* **Assignment**: Which lines of the listing below contain the word "that"? Show each of them in full.
--- Record excerpts Enclosed Below ---
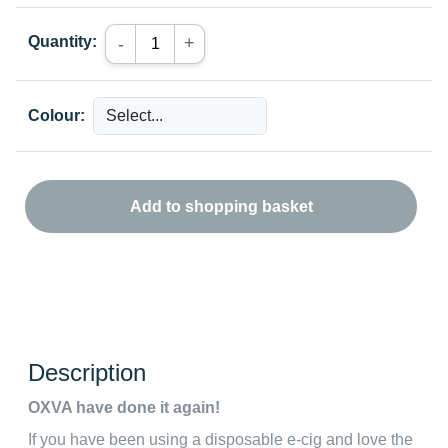
Quantity:
+
-
Colour:
Add to shopping basket
Description
OXVA have done it again!
If you have been using a disposable e-cig and love the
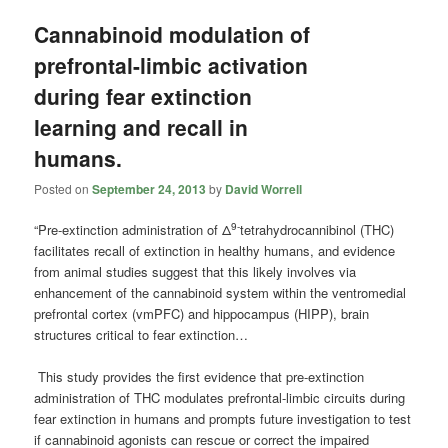
Cannabinoid modulation of
prefrontal-limbic activation
during fear extinction
learning and recall in
humans.
Posted on
September 24, 2013
by
David Worrell
9-
“Pre-extinction administration of Δ
tetrahydrocannibinol (THC)
facilitates recall of extinction in healthy humans, and evidence
from animal studies suggest that this likely involves via
enhancement of the cannabinoid system within the ventromedial
prefrontal cortex (vmPFC) and hippocampus (HIPP), brain
structures critical to fear extinction…
This study provides the first evidence that pre-extinction
administration of THC modulates prefrontal-limbic circuits during
fear extinction in humans and prompts future investigation to test
if cannabinoid agonists can rescue or correct the impaired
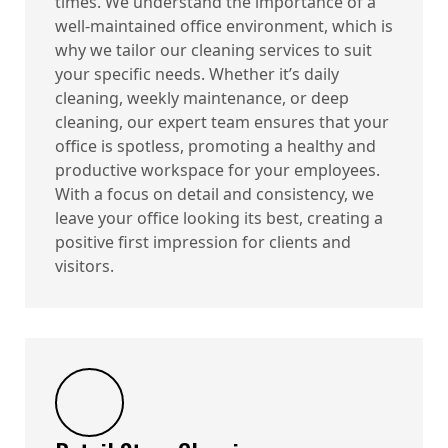
times. We understand the importance of a
well-maintained office environment, which is
why we tailor our cleaning services to suit
your specific needs. Whether it’s daily
cleaning, weekly maintenance, or deep
cleaning, our expert team ensures that your
office is spotless, promoting a healthy and
productive workspace for your employees.
With a focus on detail and consistency, we
leave your office looking its best, creating a
positive first impression for clients and
visitors.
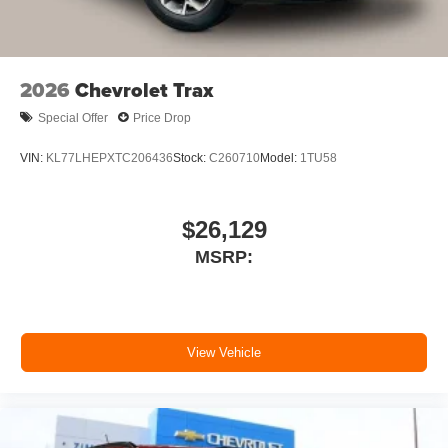
2026
Chevrolet Trax
Special Offer
Price Drop
VIN:
KL77LHEPXTC206436
Stock:
C260710
Model:
1TU58
$26,129
MSRP:
View Vehicle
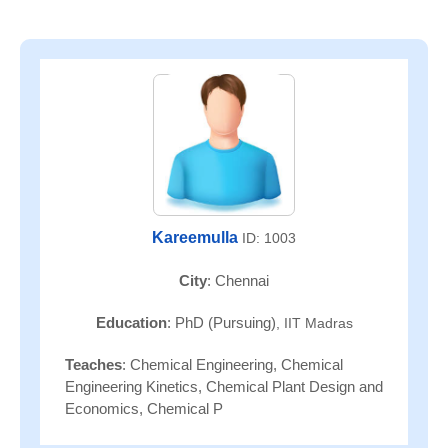
Kareemulla
ID: 1003
City
: Chennai
Education
: PhD (Pursuing)
, IIT Madras
Teaches
: Chemical Engineering, Chemical
Engineering Kinetics, Chemical Plant Design and
Economics, Chemical P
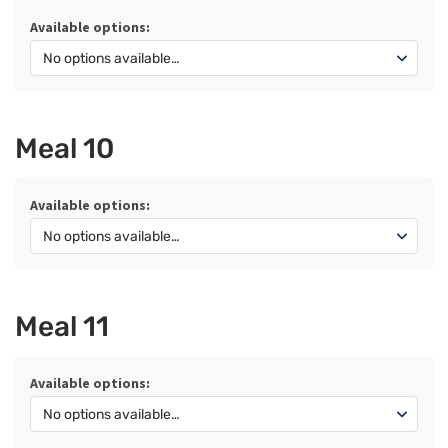
Available options:
Meal 10
Available options:
Meal 11
Available options:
--- End of Enclosed Record excerpts ---
* **Expected answer**:
from animal studies suggest that this likely involves via
This study provides the first evidence that pre-extinction
cleaning, our expert team ensures that your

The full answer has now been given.